## REQUIRED WORK
Quote everything from the start of the items down to the line containing "lavorare. Purtroppo alle continue", including that line.

(Text extracted from each page)
# # # # # # #

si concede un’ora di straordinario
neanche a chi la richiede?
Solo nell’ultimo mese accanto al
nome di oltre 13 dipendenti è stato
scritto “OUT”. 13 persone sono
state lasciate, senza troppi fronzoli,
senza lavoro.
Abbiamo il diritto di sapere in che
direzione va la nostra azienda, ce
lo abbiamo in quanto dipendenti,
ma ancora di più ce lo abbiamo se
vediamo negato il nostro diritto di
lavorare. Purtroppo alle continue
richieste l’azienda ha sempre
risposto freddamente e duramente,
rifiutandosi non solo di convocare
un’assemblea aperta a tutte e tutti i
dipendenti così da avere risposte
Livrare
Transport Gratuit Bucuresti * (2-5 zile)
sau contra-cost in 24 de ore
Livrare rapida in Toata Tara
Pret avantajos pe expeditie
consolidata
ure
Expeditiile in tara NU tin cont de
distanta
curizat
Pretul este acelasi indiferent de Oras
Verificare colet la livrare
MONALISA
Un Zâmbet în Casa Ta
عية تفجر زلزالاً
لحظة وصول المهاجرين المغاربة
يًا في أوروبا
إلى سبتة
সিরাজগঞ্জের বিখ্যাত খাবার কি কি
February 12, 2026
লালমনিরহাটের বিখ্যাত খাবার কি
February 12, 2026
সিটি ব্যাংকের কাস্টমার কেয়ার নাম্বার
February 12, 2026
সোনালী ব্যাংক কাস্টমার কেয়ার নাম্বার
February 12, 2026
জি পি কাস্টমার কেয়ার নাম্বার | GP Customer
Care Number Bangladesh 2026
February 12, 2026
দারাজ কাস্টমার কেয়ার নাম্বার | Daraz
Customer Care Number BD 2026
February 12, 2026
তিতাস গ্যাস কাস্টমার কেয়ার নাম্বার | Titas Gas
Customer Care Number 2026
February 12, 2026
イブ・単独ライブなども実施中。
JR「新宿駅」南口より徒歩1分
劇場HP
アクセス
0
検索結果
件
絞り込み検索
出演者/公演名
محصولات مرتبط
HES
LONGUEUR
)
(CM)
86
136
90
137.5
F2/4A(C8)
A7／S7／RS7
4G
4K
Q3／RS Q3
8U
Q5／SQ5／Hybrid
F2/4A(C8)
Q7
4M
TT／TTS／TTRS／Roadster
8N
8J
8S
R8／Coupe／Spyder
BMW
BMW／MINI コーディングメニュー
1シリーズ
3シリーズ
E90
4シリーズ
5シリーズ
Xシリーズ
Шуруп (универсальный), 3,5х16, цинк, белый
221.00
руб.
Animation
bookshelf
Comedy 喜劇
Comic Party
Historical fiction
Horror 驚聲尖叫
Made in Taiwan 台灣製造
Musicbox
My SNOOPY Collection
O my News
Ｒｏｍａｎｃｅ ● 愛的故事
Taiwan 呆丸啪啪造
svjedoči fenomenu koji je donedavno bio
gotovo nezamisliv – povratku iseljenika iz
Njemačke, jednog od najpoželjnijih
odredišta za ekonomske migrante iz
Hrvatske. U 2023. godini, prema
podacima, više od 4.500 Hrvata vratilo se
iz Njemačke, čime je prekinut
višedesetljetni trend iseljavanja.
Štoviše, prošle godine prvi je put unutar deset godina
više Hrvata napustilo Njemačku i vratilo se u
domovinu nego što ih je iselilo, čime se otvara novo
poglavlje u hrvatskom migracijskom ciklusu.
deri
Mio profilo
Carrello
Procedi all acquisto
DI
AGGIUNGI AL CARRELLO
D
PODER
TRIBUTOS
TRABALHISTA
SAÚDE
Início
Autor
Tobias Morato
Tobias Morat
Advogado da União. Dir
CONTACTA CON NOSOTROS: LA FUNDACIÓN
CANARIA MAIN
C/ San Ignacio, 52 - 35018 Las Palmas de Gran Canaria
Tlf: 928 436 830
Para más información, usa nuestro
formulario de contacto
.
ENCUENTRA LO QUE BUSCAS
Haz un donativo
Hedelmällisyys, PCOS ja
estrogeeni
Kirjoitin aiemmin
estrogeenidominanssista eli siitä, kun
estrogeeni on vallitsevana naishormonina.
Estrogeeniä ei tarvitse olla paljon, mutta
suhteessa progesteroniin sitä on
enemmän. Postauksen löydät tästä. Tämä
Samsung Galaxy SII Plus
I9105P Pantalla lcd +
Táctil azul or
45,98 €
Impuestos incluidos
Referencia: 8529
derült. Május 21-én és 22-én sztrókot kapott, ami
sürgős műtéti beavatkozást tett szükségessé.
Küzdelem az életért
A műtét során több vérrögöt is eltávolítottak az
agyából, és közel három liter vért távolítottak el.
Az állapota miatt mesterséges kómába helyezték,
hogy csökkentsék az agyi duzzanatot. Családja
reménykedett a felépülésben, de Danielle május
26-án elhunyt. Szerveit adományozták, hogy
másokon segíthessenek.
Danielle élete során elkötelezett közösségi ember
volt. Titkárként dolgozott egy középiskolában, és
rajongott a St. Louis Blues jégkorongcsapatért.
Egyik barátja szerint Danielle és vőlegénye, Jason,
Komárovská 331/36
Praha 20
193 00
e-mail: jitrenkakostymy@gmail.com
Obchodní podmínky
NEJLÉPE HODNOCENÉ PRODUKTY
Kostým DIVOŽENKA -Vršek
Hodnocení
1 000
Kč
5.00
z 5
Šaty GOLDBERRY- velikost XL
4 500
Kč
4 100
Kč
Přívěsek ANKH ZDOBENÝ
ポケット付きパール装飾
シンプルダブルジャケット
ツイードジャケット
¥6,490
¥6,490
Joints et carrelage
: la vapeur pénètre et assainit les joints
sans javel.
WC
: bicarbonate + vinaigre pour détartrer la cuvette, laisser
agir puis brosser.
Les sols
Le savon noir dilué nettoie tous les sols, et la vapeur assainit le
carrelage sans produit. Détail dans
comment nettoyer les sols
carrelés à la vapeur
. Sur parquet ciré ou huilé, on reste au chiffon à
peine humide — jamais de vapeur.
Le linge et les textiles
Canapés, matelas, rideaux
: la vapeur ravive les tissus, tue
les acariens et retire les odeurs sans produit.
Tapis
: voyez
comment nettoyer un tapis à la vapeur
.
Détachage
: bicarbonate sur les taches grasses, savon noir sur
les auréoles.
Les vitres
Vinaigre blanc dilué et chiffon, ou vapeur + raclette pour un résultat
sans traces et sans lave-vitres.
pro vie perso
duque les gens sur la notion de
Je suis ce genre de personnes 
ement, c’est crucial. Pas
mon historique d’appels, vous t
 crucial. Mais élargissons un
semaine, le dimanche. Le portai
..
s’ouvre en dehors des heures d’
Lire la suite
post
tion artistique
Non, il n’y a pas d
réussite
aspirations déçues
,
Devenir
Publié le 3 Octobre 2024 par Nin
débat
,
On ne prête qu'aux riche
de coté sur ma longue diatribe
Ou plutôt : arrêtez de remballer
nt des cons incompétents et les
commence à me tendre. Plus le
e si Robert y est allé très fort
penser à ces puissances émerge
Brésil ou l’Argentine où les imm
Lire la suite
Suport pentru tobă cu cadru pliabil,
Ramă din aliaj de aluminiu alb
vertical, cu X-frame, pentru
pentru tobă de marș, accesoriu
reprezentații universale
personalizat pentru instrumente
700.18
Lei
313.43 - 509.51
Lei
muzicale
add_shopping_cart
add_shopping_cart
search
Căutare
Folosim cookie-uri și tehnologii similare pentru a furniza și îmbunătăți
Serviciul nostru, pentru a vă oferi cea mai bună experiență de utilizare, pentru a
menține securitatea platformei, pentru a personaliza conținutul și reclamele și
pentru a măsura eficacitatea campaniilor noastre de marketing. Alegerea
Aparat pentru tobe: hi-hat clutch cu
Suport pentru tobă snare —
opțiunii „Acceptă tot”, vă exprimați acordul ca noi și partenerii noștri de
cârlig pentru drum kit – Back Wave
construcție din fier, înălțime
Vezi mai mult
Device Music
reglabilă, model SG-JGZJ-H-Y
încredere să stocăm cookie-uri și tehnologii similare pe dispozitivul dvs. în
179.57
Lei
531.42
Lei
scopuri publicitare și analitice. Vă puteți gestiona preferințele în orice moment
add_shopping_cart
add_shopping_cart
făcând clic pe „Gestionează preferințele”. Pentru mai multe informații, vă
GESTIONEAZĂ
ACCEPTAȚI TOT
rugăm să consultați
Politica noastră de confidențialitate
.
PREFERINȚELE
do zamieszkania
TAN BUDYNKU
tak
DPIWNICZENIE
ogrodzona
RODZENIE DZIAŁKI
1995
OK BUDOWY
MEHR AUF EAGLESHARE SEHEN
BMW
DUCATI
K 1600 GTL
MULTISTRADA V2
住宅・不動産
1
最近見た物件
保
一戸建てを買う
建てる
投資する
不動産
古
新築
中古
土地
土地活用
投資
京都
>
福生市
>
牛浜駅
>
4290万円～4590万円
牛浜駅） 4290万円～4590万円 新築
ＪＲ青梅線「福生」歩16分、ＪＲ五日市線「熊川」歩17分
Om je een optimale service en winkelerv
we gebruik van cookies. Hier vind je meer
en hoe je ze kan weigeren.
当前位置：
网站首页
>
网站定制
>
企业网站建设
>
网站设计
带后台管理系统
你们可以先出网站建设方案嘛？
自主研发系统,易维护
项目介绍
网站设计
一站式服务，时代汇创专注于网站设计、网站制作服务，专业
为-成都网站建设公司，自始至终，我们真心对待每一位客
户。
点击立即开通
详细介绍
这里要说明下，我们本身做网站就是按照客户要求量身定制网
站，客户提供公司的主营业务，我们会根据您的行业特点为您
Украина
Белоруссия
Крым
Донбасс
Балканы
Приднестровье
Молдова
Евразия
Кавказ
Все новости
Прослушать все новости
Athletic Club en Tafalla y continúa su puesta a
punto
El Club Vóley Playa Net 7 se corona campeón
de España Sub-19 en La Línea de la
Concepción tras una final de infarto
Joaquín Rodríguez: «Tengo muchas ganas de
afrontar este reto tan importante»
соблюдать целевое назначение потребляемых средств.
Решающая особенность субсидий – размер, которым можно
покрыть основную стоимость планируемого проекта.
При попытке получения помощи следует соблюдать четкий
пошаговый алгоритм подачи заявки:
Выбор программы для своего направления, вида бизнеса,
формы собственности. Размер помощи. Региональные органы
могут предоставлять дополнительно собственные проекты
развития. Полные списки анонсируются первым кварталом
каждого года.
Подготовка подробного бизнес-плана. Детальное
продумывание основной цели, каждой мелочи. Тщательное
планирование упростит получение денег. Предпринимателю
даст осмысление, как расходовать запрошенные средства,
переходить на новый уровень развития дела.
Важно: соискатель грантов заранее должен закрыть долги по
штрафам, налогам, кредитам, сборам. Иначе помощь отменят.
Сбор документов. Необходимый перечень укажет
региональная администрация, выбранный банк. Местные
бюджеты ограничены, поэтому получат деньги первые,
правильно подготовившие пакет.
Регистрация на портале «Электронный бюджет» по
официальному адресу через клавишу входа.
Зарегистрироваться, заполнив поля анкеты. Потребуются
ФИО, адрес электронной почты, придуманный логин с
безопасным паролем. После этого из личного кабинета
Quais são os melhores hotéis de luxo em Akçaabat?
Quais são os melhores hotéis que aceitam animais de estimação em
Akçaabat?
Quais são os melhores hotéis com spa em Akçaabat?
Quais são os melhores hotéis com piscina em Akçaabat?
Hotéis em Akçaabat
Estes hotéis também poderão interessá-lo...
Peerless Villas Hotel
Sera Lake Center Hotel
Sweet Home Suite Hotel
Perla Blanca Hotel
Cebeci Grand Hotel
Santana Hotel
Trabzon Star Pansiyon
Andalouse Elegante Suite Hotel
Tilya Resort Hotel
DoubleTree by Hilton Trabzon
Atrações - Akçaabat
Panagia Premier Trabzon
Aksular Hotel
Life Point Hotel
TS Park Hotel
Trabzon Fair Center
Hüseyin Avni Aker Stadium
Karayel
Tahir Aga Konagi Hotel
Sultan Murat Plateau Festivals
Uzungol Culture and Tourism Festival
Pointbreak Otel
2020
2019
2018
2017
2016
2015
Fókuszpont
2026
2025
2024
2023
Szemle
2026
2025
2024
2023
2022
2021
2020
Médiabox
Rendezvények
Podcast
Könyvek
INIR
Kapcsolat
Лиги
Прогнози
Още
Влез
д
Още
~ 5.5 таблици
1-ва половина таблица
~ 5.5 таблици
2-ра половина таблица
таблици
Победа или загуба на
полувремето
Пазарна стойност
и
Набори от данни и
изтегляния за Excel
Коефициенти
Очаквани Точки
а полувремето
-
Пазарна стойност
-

# # # # # # #

## ANSWER TO THIS PROBLEM
si concede un’ora di straordinario
neanche a chi la richiede?
Solo nell’ultimo mese accanto al
nome di oltre 13 dipendenti è stato
scritto “OUT”. 13 persone sono
state lasciate, senza troppi fronzoli,
senza lavoro.
Abbiamo il diritto di sapere in che
direzione va la nostra azienda, ce
lo abbiamo in quanto dipendenti,
ma ancora di più ce lo abbiamo se
vediamo negato il nostro diritto di
lavorare. Purtroppo alle continue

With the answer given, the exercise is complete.